Arterial thrombosis can be diagnosed with the use of duplex scanning, CT, or magnetic resonance imaging. MDCT angiography has replaced conventional arteriography in almost all centers. Once the diagnosis of vascular thrombosis is established, anticoagulation therapy should be started. Patient can be treated with conventional or low molecular weight heparin, followed by oral Warfarin and antiplatelet agents.[1516] Thromboembolectomy or thrombolytic therapy is indicated in patients with ischemic limbs due to arterial thromboembolism. Attempts to reduce the degree of proteinuria, hyperlipidemia, and hypertension should be made in all nephrotics. Prophylactic anticoagulation may be considered in high-risk patients such as steroid resistant nephrotic syndrome, persistent hypoalbuminemia (serum albumin <2 gm/dl), and membranous nephropathy.[17]

Our patient was treated with combination of embolectomy and anticoagulation therapy.

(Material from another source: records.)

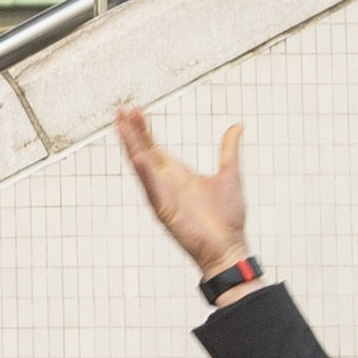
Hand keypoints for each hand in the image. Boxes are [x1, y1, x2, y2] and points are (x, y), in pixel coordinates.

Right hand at [113, 100, 250, 278]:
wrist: (229, 246)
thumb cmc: (228, 216)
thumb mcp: (229, 173)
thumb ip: (229, 149)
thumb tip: (237, 126)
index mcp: (178, 174)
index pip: (154, 147)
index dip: (144, 130)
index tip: (135, 110)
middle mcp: (166, 183)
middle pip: (143, 152)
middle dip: (132, 132)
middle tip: (120, 110)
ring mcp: (163, 197)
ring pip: (142, 168)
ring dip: (131, 147)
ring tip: (121, 128)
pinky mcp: (165, 211)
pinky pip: (153, 189)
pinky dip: (145, 174)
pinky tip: (138, 157)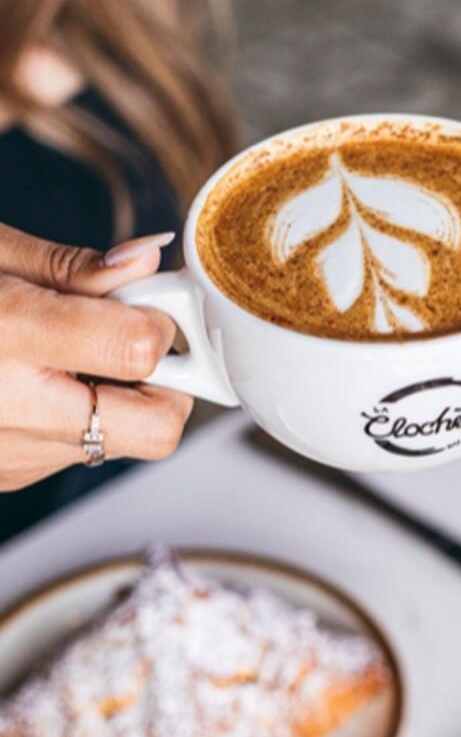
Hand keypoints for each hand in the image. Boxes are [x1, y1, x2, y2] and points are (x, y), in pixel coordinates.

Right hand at [0, 225, 191, 489]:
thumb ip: (72, 268)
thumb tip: (147, 260)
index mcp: (6, 336)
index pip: (141, 349)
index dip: (161, 321)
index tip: (149, 301)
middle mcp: (10, 410)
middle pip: (158, 427)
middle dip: (168, 383)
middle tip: (135, 341)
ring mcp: (7, 455)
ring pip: (123, 445)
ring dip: (122, 401)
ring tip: (70, 356)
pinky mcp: (2, 476)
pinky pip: (76, 453)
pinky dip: (78, 418)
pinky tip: (35, 382)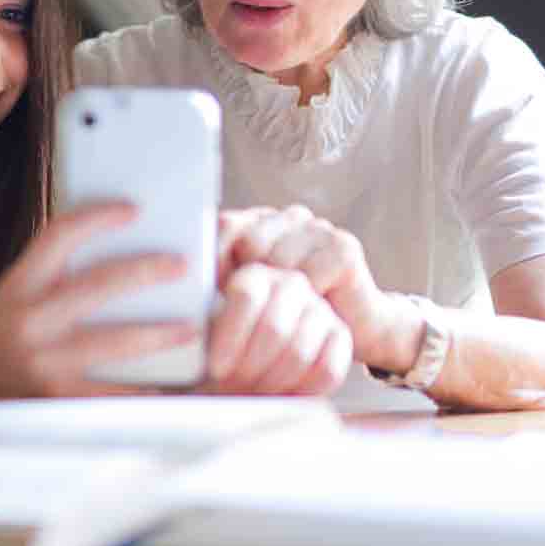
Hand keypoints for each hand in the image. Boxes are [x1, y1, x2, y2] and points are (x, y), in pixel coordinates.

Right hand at [0, 203, 203, 398]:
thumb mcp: (14, 298)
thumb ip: (55, 281)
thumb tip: (121, 263)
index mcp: (19, 286)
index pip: (59, 235)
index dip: (98, 217)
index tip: (133, 209)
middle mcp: (28, 320)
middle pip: (97, 285)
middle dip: (145, 272)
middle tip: (182, 265)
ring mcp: (42, 362)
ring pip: (112, 343)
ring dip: (157, 334)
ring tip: (189, 328)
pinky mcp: (54, 400)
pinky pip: (110, 393)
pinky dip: (142, 389)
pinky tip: (169, 384)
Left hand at [204, 262, 352, 394]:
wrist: (264, 360)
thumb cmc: (226, 347)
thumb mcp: (206, 329)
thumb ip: (200, 324)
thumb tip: (188, 321)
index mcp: (254, 274)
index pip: (246, 296)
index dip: (230, 337)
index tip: (216, 368)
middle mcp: (290, 283)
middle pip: (274, 327)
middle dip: (249, 367)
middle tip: (233, 387)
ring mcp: (320, 307)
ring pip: (299, 351)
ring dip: (272, 382)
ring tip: (252, 393)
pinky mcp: (341, 335)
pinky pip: (327, 369)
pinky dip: (301, 391)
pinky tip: (281, 396)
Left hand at [218, 205, 409, 374]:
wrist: (358, 329)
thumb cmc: (294, 317)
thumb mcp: (252, 298)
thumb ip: (222, 283)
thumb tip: (186, 287)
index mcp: (261, 221)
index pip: (224, 226)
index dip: (213, 261)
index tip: (211, 296)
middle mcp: (289, 217)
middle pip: (249, 242)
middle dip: (247, 282)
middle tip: (252, 314)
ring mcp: (318, 228)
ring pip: (277, 261)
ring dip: (278, 296)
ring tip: (284, 316)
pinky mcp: (343, 247)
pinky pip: (307, 276)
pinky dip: (305, 301)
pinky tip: (313, 309)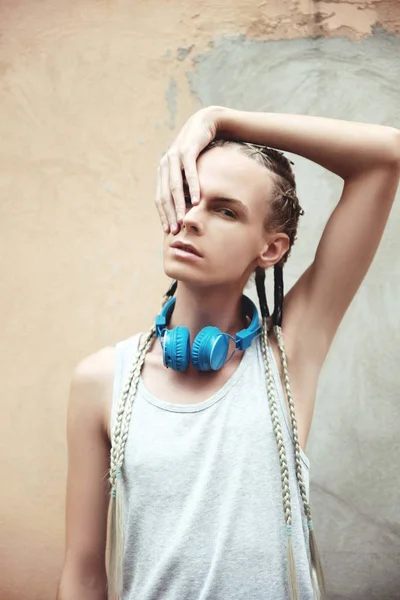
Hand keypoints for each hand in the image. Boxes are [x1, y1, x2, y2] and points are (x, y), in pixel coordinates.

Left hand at [156, 106, 221, 233]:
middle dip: (169, 214)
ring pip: (175, 186)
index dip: (163, 215)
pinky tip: (197, 201)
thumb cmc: (199, 152)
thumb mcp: (189, 171)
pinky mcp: (187, 150)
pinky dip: (193, 187)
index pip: (160, 199)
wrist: (204, 124)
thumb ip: (185, 187)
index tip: (168, 231)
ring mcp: (174, 156)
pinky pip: (189, 172)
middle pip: (165, 195)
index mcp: (163, 172)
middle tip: (175, 231)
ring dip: (179, 205)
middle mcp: (165, 165)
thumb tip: (187, 210)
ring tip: (183, 219)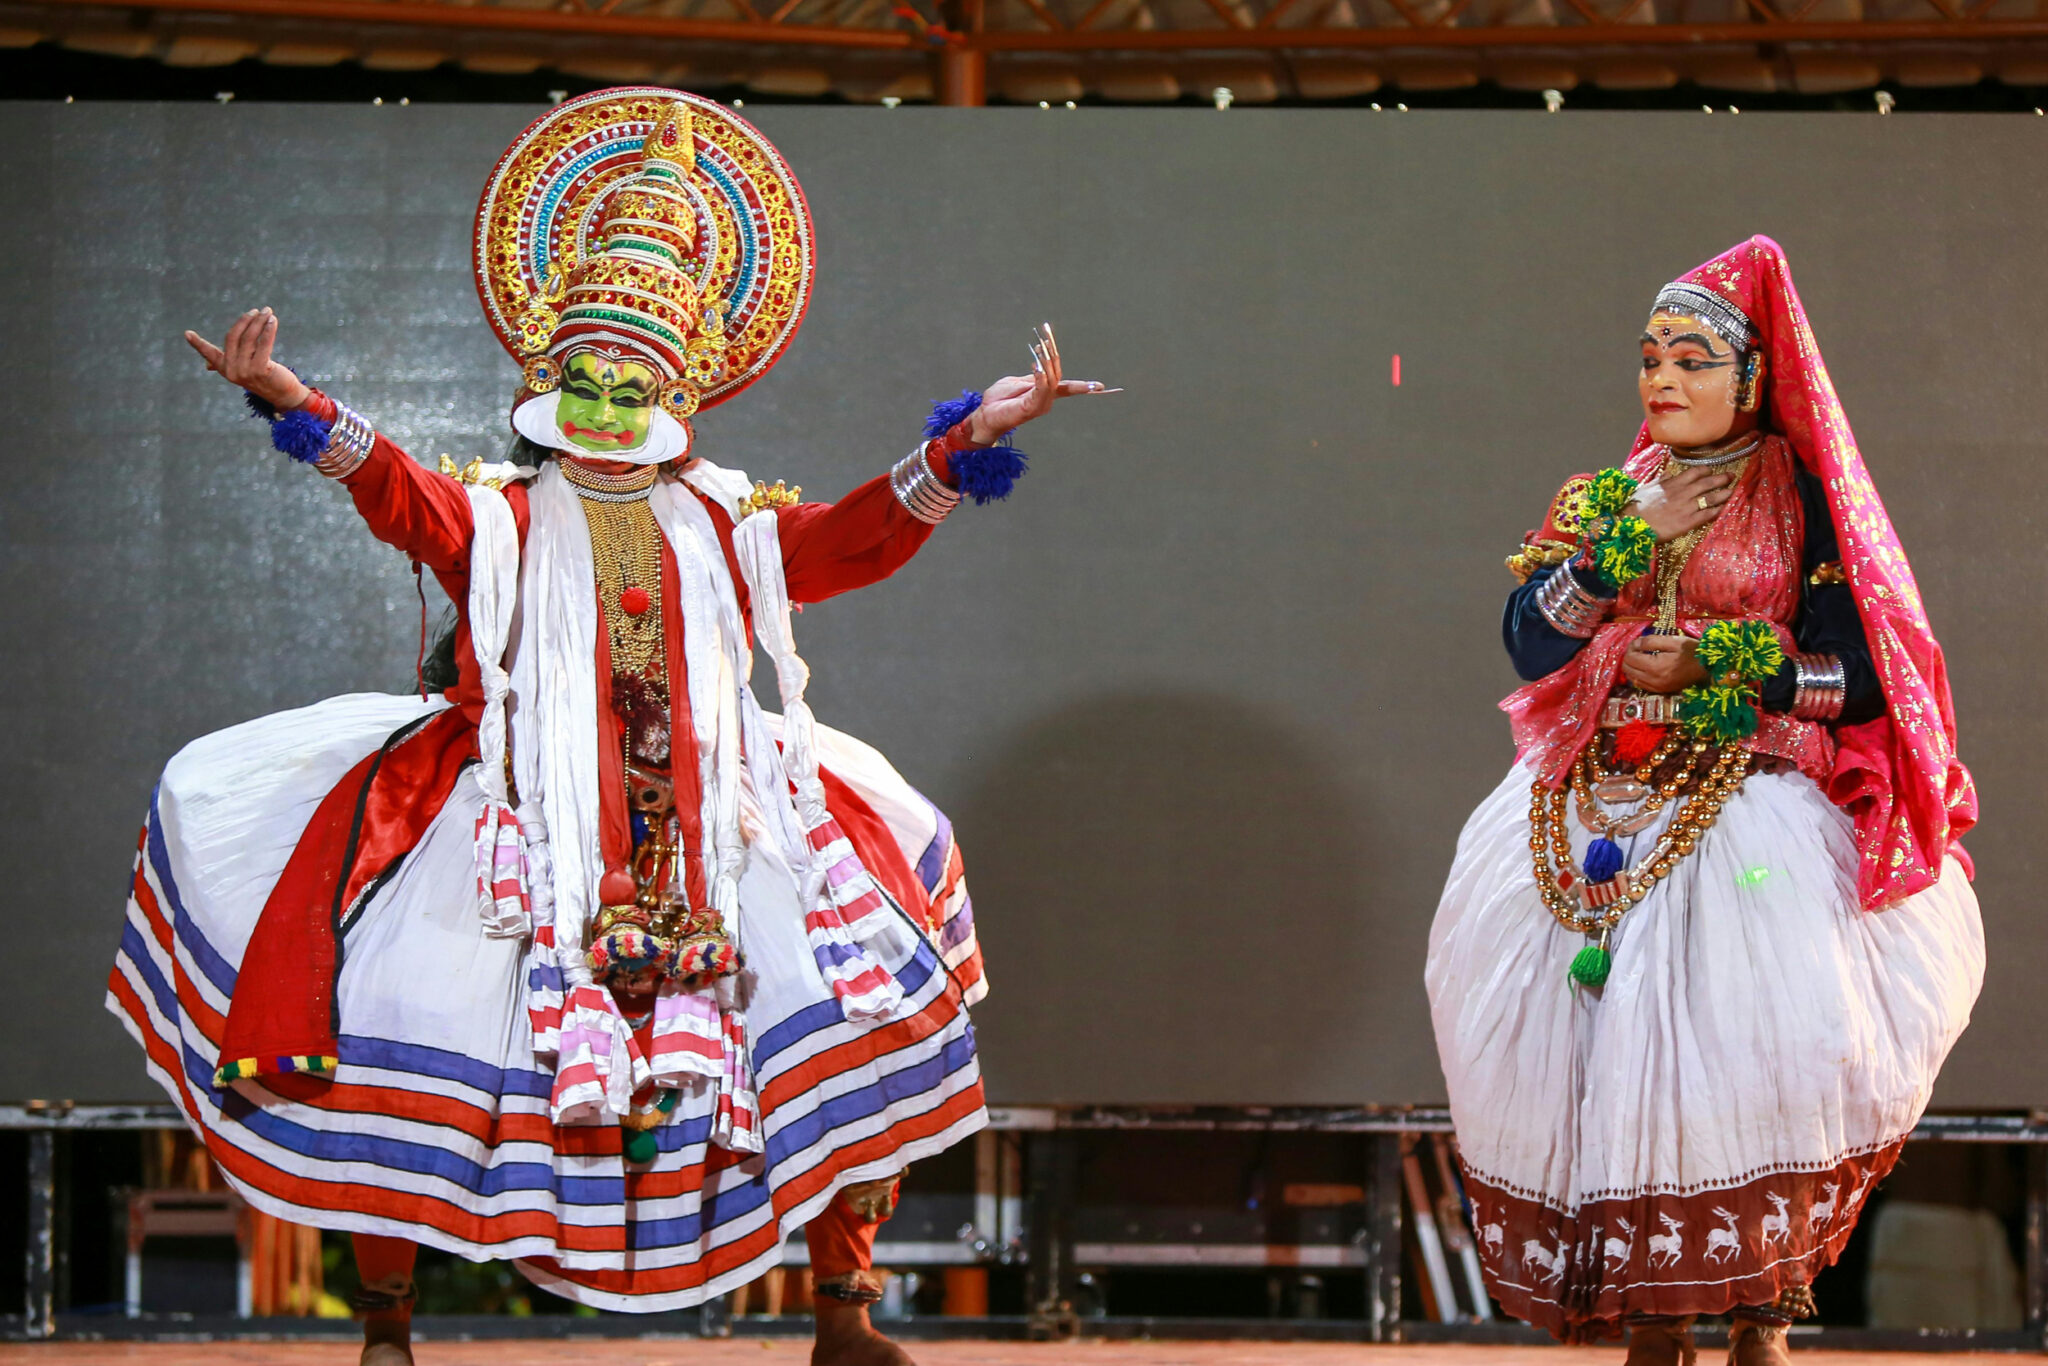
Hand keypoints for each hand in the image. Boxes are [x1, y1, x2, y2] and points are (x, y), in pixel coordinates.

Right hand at [184, 308, 309, 411]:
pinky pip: (264, 344)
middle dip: (245, 320)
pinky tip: (273, 321)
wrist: (283, 395)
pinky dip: (268, 330)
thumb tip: (208, 365)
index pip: (209, 353)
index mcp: (224, 368)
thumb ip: (230, 362)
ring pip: (250, 338)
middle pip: (234, 337)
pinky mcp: (261, 370)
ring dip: (260, 322)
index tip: (187, 334)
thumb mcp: (244, 370)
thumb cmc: (264, 378)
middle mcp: (231, 370)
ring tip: (268, 312)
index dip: (198, 344)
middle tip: (258, 310)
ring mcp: (245, 371)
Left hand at [966, 323, 1112, 444]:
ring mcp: (1039, 405)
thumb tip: (1042, 363)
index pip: (1067, 386)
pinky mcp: (1030, 408)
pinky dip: (1041, 377)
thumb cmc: (998, 400)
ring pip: (1051, 381)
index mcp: (1044, 393)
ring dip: (1046, 362)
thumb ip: (1032, 376)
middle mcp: (1046, 400)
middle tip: (1044, 334)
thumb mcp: (1017, 382)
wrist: (985, 416)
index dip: (1083, 386)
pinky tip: (1037, 366)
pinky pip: (1040, 390)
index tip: (1101, 386)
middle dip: (1053, 353)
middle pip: (1058, 375)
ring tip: (1038, 347)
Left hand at [1621, 634, 1708, 693]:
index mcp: (1656, 667)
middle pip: (1627, 669)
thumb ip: (1651, 641)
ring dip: (1632, 667)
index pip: (1630, 658)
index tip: (1637, 642)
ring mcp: (1656, 688)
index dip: (1630, 648)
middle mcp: (1653, 680)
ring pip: (1632, 678)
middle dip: (1628, 657)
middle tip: (1637, 649)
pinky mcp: (1660, 691)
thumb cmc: (1693, 652)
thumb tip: (1635, 644)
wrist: (1709, 669)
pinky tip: (1645, 667)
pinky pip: (1640, 685)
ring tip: (1640, 657)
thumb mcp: (1673, 641)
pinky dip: (1638, 675)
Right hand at [1627, 463, 1733, 542]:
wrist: (1631, 523)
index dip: (1706, 471)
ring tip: (1733, 491)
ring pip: (1711, 497)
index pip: (1695, 472)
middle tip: (1731, 476)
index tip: (1711, 471)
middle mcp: (1683, 492)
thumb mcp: (1647, 488)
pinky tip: (1724, 509)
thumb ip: (1660, 481)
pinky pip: (1707, 514)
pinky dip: (1717, 511)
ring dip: (1724, 493)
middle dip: (1721, 478)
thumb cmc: (1635, 506)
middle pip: (1707, 483)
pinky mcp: (1688, 522)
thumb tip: (1668, 474)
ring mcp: (1687, 507)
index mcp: (1672, 483)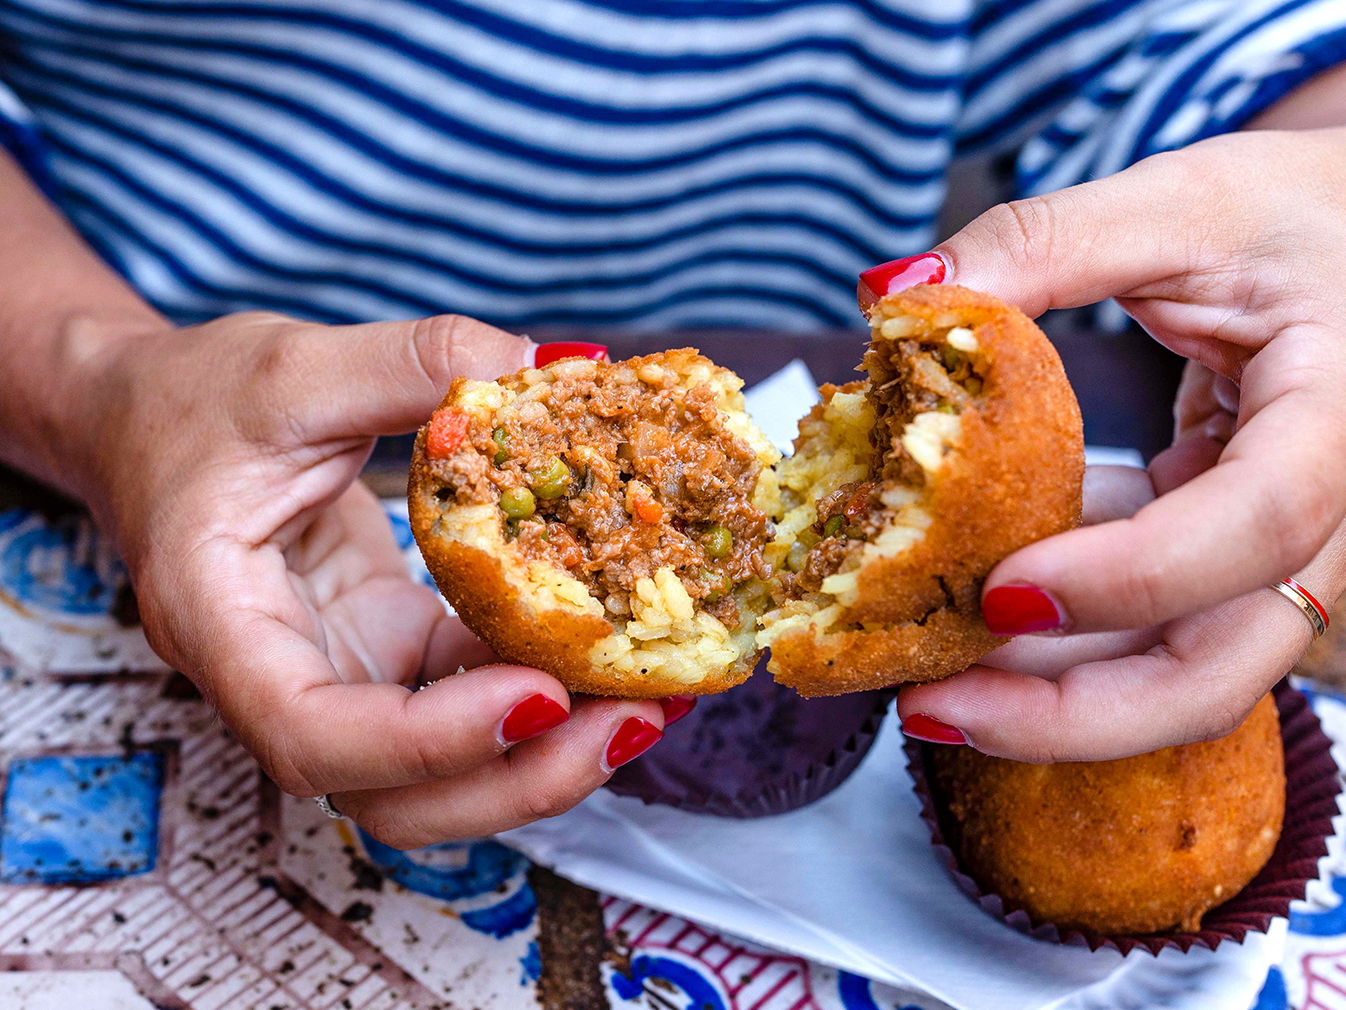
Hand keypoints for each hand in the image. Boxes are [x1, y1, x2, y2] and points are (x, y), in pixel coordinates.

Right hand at [62, 312, 666, 845]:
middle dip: (519, 778)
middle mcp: (282, 679)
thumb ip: (416, 362)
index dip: (429, 739)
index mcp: (223, 624)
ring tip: (650, 698)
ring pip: (441, 773)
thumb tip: (555, 367)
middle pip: (393, 793)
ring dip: (548, 755)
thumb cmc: (193, 400)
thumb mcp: (294, 366)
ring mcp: (344, 675)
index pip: (311, 734)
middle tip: (634, 718)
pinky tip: (615, 653)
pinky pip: (472, 699)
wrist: (152, 420)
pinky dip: (545, 693)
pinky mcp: (392, 652)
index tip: (538, 696)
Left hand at [875, 128, 1345, 759]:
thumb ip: (1038, 244)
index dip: (1132, 578)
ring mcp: (1285, 549)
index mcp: (1341, 410)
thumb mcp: (1176, 205)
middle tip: (932, 707)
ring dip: (1050, 691)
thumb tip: (897, 297)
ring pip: (1183, 668)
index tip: (1002, 595)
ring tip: (925, 681)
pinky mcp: (1232, 555)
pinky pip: (1152, 622)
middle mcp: (1333, 509)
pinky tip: (971, 611)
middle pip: (1224, 662)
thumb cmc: (1292, 215)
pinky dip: (1063, 631)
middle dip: (1076, 713)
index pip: (1260, 522)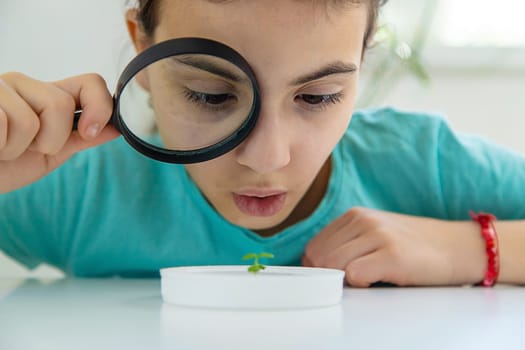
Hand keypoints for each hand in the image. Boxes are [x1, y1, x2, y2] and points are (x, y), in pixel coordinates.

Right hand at [0, 72, 118, 192]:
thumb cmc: (3, 166)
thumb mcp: (48, 155)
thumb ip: (80, 138)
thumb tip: (117, 128)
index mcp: (47, 96)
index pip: (90, 82)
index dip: (100, 106)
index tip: (89, 132)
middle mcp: (22, 84)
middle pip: (61, 104)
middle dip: (48, 140)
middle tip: (24, 148)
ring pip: (30, 119)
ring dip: (15, 148)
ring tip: (0, 148)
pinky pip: (1, 122)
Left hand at [302, 207, 486, 286]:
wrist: (458, 246)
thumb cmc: (414, 247)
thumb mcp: (375, 234)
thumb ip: (347, 243)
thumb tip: (315, 266)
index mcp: (355, 215)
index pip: (314, 245)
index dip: (317, 267)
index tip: (333, 278)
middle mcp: (363, 220)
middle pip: (319, 256)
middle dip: (327, 275)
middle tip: (350, 283)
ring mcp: (378, 235)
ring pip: (332, 264)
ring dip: (343, 280)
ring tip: (366, 280)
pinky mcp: (392, 255)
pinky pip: (354, 274)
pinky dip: (359, 284)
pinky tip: (376, 281)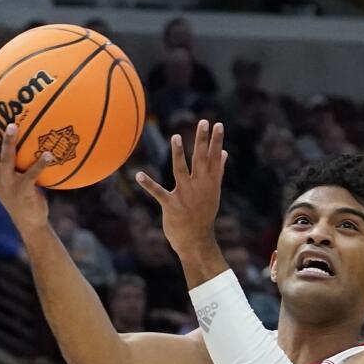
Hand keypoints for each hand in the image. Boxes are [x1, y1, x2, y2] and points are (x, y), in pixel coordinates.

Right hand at [0, 106, 55, 229]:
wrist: (28, 220)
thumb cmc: (21, 193)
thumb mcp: (10, 175)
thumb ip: (10, 158)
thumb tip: (20, 134)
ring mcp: (7, 182)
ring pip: (6, 158)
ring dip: (9, 141)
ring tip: (13, 126)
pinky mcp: (23, 190)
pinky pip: (32, 174)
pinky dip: (41, 164)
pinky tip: (50, 155)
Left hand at [136, 120, 227, 263]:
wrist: (196, 241)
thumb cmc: (203, 215)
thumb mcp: (213, 192)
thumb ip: (217, 171)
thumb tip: (224, 153)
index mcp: (209, 183)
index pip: (214, 158)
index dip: (216, 141)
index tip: (218, 124)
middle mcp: (199, 187)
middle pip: (200, 159)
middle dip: (202, 141)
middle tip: (203, 122)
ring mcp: (185, 195)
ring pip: (180, 170)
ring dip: (178, 154)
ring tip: (175, 137)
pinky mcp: (171, 205)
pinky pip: (158, 192)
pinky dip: (148, 184)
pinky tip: (138, 175)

As he had a thrombus involving multiple arteries, he was continued on oral anticoagulation.

To conclude, vascular thrombosis is a rare but a serious complication of nephrotic syndrome. Assessment of various risk factors like duration and severity of hypoalbuminemia may be useful for identifying high-risk patients in whom possibility of vascular thrombosis needs to be expected.

Source of Support: Nil

Conflict of Interest: None declared.